There is plenty of music here. All around me. It is different than it was before in the old location. Yet, in some ways, much the same as any bookstore anywhere. Were one who had bothered to hear it before be blindfolded, put into anyplace with books, and asked to guess where they were, this is the music they would use to deduce the correct answer.

This is all to say that music is constant and all around us. All the time. We but need to pay attention to it. We hear it but we don’t often listen. And, if we listen to these sounds close enough, they have tonality and rhythm and measure as true as anything else we might call music. We need it to orient us. To define our place and time. In a way, even those places we might think of as silent are not so at all.

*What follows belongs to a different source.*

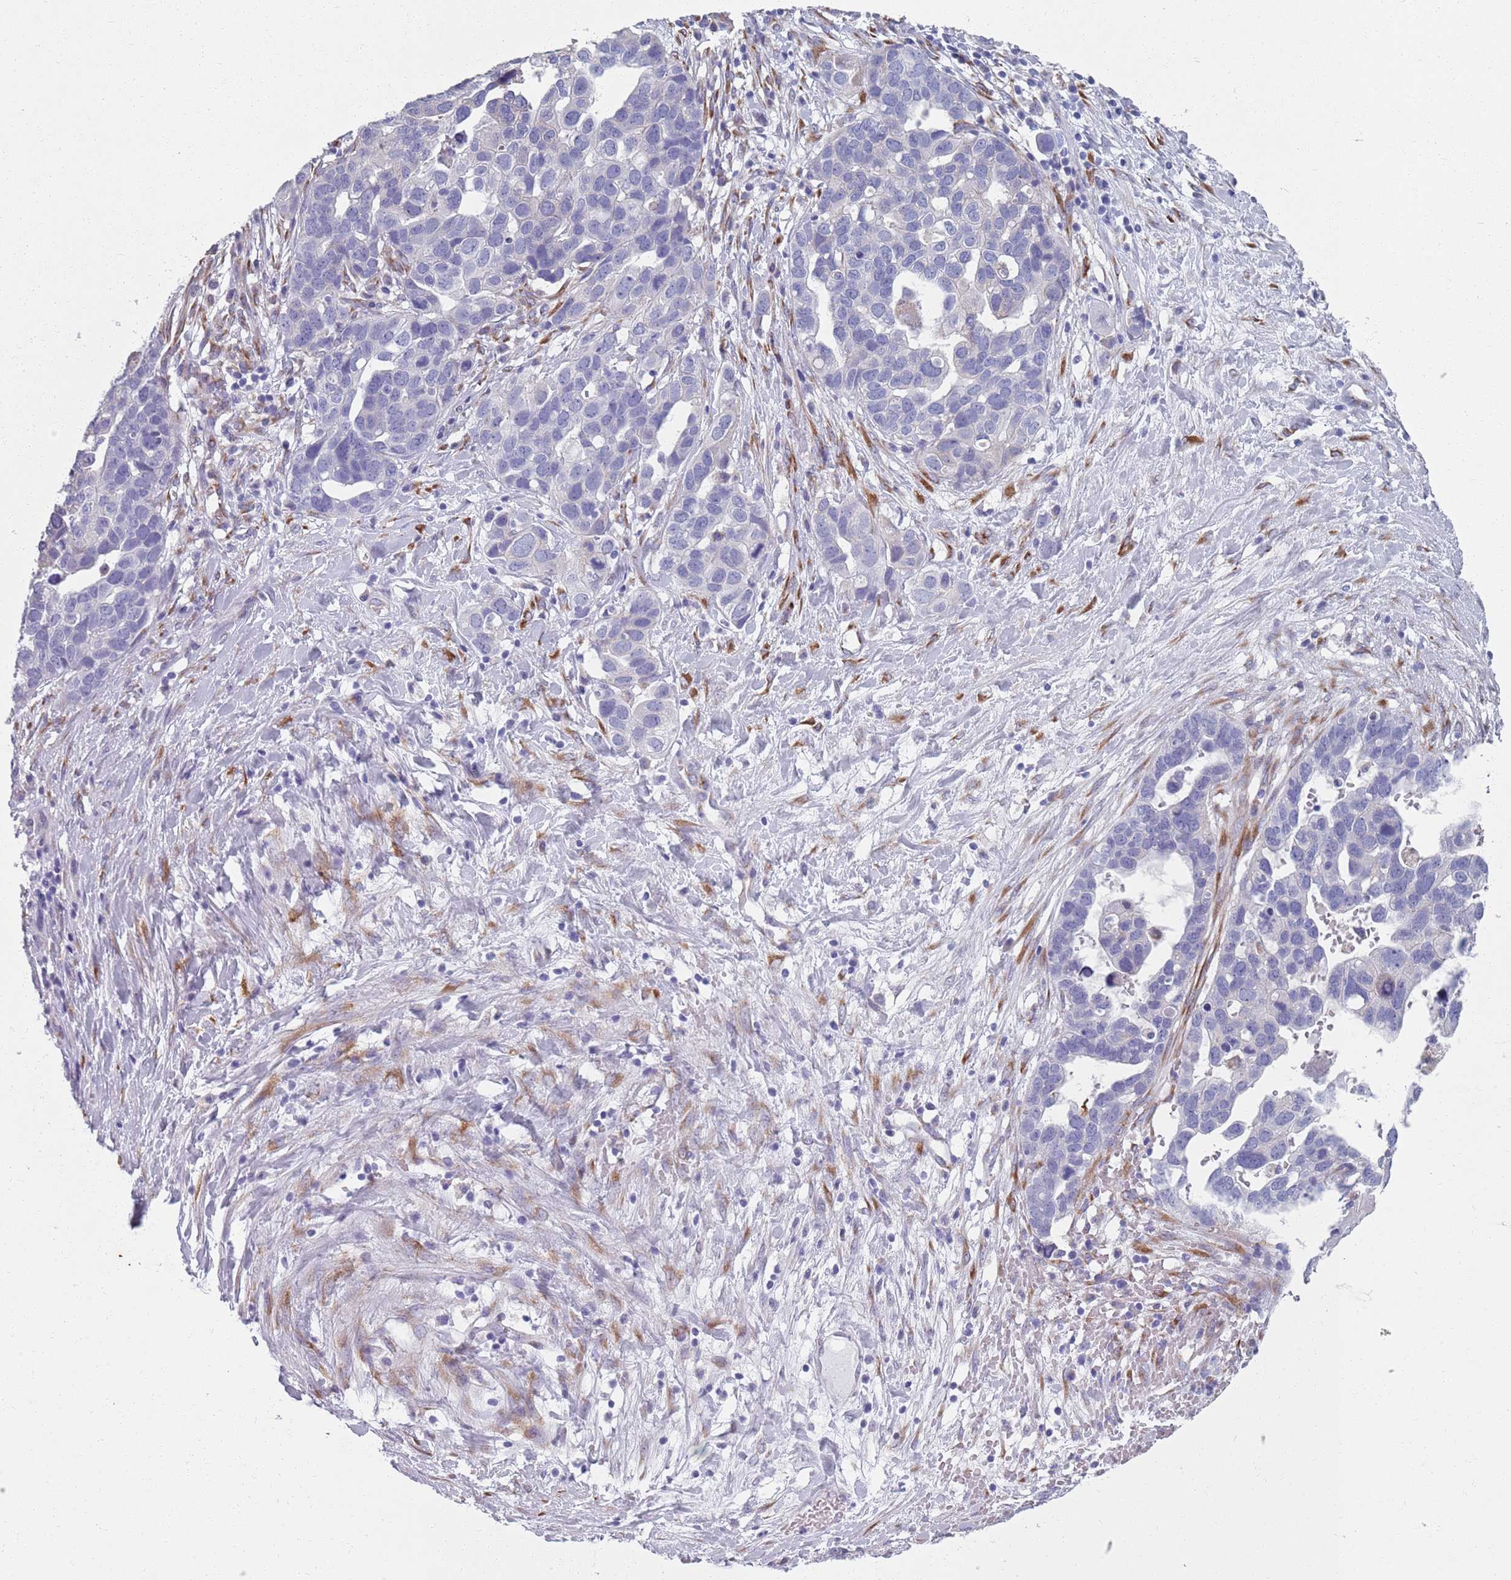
{"staining": {"intensity": "negative", "quantity": "none", "location": "none"}, "tissue": "ovarian cancer", "cell_type": "Tumor cells", "image_type": "cancer", "snomed": [{"axis": "morphology", "description": "Cystadenocarcinoma, serous, NOS"}, {"axis": "topography", "description": "Ovary"}], "caption": "Immunohistochemical staining of human ovarian cancer shows no significant expression in tumor cells. (Brightfield microscopy of DAB (3,3'-diaminobenzidine) IHC at high magnification).", "gene": "PLOD1", "patient": {"sex": "female", "age": 54}}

Minnesota is home to a special place. It is, literally, the quietest place on earth — Orfield Labs. It is a sound lab specially designed to be completely devoid of noise. It manages to block out 99% of it. It is commonly used for product testing. So that manufacturers can test to see how loud (the music of) their washing machines, pacemakers, etc. are. But, the longest any human has been able to spend inside is 45 minutes. Most can’t last even a fraction as long. Any longer and they begin to go insane. They begin to hallucinate, are disoriented, or are driven mad by hearing the sound of their heartbeat and the blood moving through their veins. Turns out, we need the music that exists all around us just to keep from hearing that which is inside of us.

French composer Claude Debussy said, "Music is the space between the notes.". Perhaps he was speaking of more than the pauses, stops, and breaks that provide the drama in any composition. Perhaps, instead, he was speaking of the music we hear when the other music stops. Maybe, he was speaking of something much deeper and more broad. Perhaps, he was speaking of the sounds that represent and ground us to life itself. Not to mention, those that keep us sane.